Los gilimóviles





Antes de seguir adelante he de advertir que el título de este artículo no es de mi cosecha, sino que lo he tomado prestado de un antiguo colaborador del periódico local en el que estuve escribiendo durante bastante tiempo. Aunque por desgracia falleció hace años, dadas mi cordial relación con él y, sobre todo, su bonhomía, no creo que le hubiera importado que se lo tomara en préstamo.

Sería hacia mediados de los años noventa, cuando los teléfonos móviles estaban empezando ya a popularizarse pero todavía eran casi un artículo de lujo, cuando mi compañero de redacción publicó en el periódico un artículo con este título en el que criticaba no a la totalidad de los usuarios, todavía minoritarios, de este artilugio, sino a aquéllos que lo habían convertido en un objeto de ostentación social, adobado además por la al parecer inevitable manía de dar la lata a los demás. Este pavoneo, no por ridículo menos extendido, se da por supuesto en todas las vertientes de nuestro devenir cotidiano hasta el punto de ser el sostén básico del mercado del lujo, pero pese a su antigüedad y a su omnipresencia, se trataba de algo nuevo en el también novedoso ámbito de los teléfonos móviles, quién lo diría veinte años después.

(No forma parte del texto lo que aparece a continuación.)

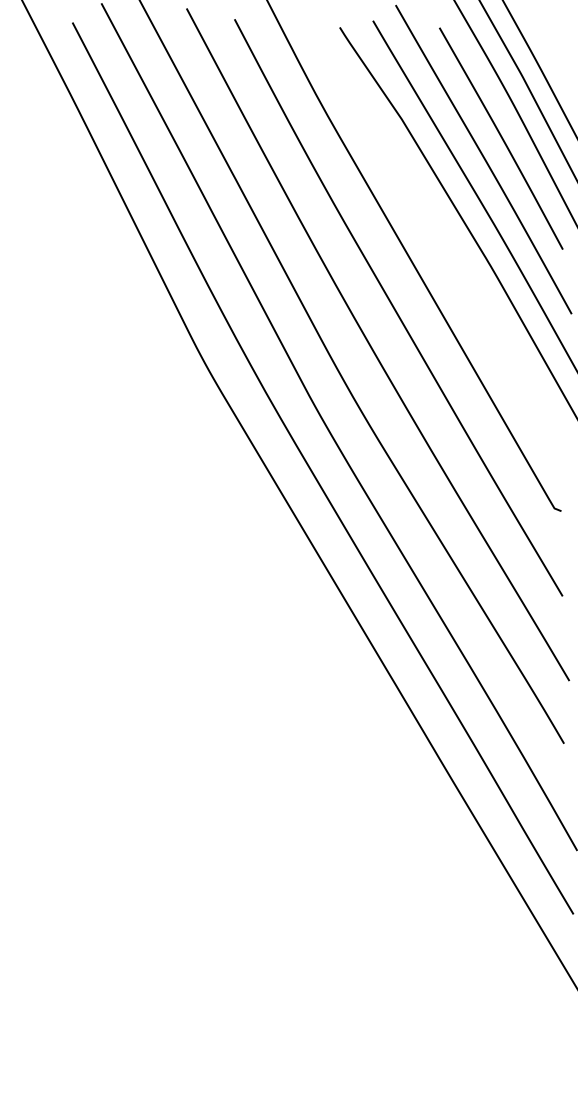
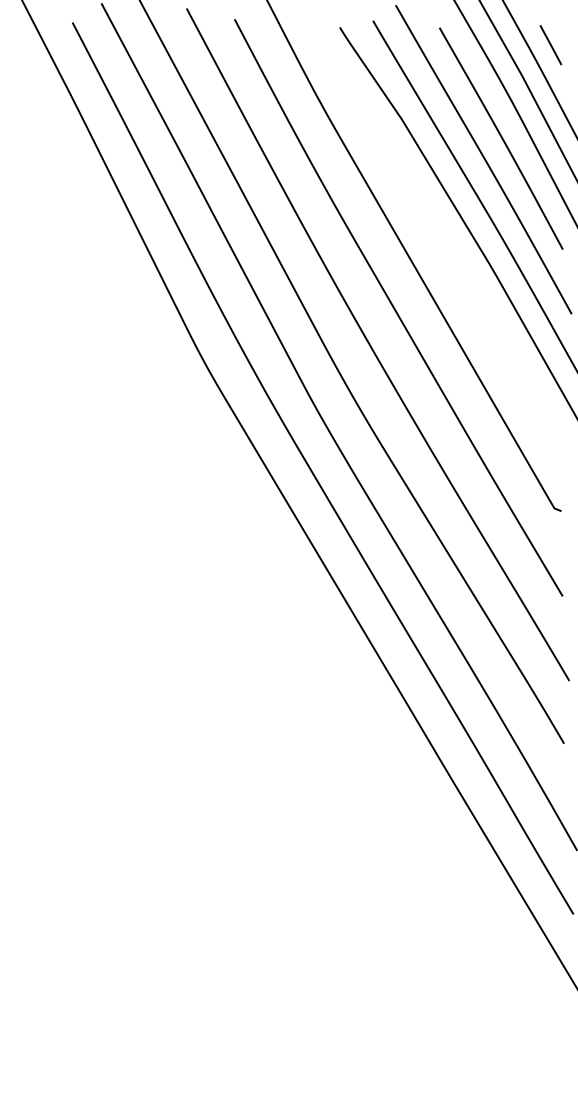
line at (550, 45): none -> present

Desde luego no le faltaba razón, puesto que bastantes de los privilegiados que tenían la suerte de disponer de uno de esos cacharros se ponían realmente pesaditos a la hora de restregárnoslos por las narices, con independencia de que muchos no los teníamos -yo me resistí todo cuanto pude- no porque no pudiéramos comprarlos sino, sencillamente, porque los considerábamos innecesarios. El afán de ostentación llegó a extremos tan ridículos que incluso se llegaron a vender carcasas vacías, que imitaban a los verdaderos teléfonos, con las cuales se podía epatar fingiendo mantener conversaciones ficticias... con lo cual el estaba más que justificado, lo que no le libró, según contó días después, de haber recibido insultos e incluso amenazas anónimas a costa de su artículo, evidentemente procedentes de aquéllos que más merecido tenían el epíteto.

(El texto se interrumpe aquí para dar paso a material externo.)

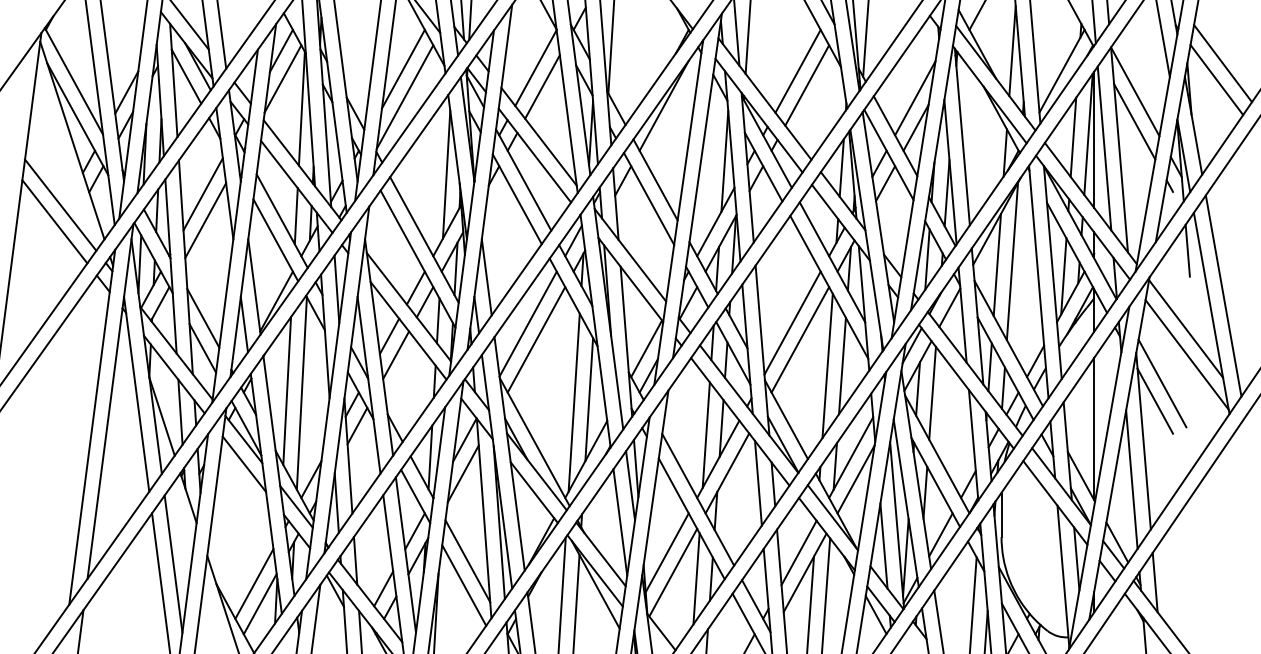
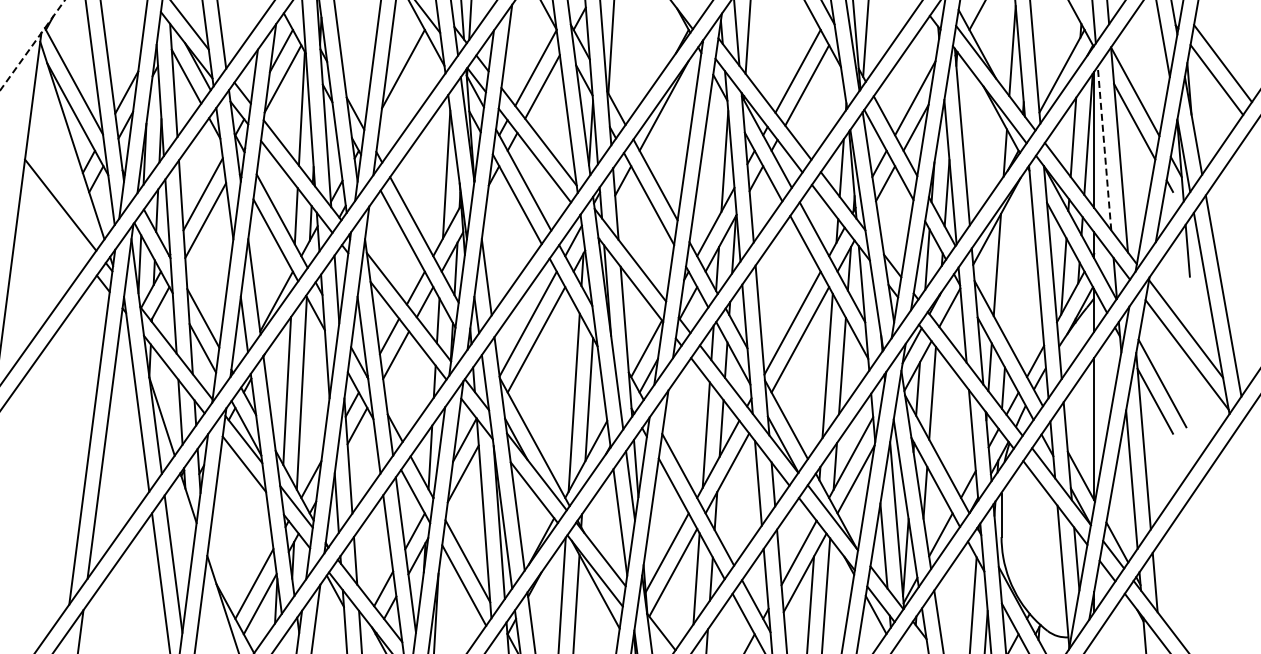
line at (32, 44): solid -> dashed
line at (404, 96): present -> none
line at (1104, 148): solid -> dashed
line at (54, 221): present -> none
line at (1012, 261): present -> none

Y ahí quedó la cosa, mientras los teléfonos móviles seguían evolucionando cada vez más hasta llegar a lo que son hoy, unos auténticos ordenadores portátiles en miniatura que además, a modo de propina, siguen sirviendo para hablar por teléfono, aunque ciertas tendencias sociales -¿o sería mejor decir modas?- han hecho que su uso mayoritario sea para otros menesteres, desde pasar horas muertas jugando en plan autista a cotillear con el WatsApp, el último grito en redes sociales -o su equivalente- y, como todas ellas, un magnífico ejemplo de cómo un avance tecnológico con grandes potencialidades acaba usándose mayoritariamente de forma espuria cuando no ridícula. Pero ésta es otra historia.

Yo, por mi parte, me compré mi primer móvil cuando estimé que lo necesitaba y no antes, lo que me valió reproches -que por un oído me entraron y por el otro me salieron- acerca de mis presuntas manías tecnófobas y de lo cabezota que era -en eso sí tenían razón- al negarme a hacer lo que hacía todo el mundo. Y por supuesto desde el principio lo utilicé, y lo sigo utilizando, como un complemento del teléfono fijo, muy útil cuando estás de viaje o en un sitio fuera de casa o del trabajo pero apagadito y en su funda cuando no es necesario o cuando estás esperando una llamada... importante, se supone. Además sigo con mi zapatófono, un aparato que sólo sirve para hablar dado que cuando quiero conectarme a internet utilizo alguno de mis ordenadores -además del principal tengo también uno pequeñito para los viajes- y cuando quiero hacer fotos recurro a mi cámara, que dicho sea de paso las hace bastante mejor que cualquier teléfono móvil.

Porque esa es otra. Llegó un momento en el que los teléfonos móviles se popularizaron tanto, que presumir de uno no tenía ya demasiado sentido. Otra cosa muy distinta era, y sigue siendo, la de andar exhibiendo el último modelo, con muchas más prestaciones que el anterior aunque la mayoría de ellas no te sirvan para nada; y no digamos más si encima es de cierta marca caracterizada porque sus cachivaches, a cambio de la exclusividad, suelen costa, como mínimo el doble que su equivalente normal. Pero ya se sabe, todo sea por la obsolescencia programada para beneficio de las grandes compañías multinacionales con la entusiasta colaboración además de tantos y tantos papanatas empeñados en cambiar el móvil, por mucho que cubriera perfectamente sus necesidades y las que no lo eran, por otro más moderno como mucho cada dos años.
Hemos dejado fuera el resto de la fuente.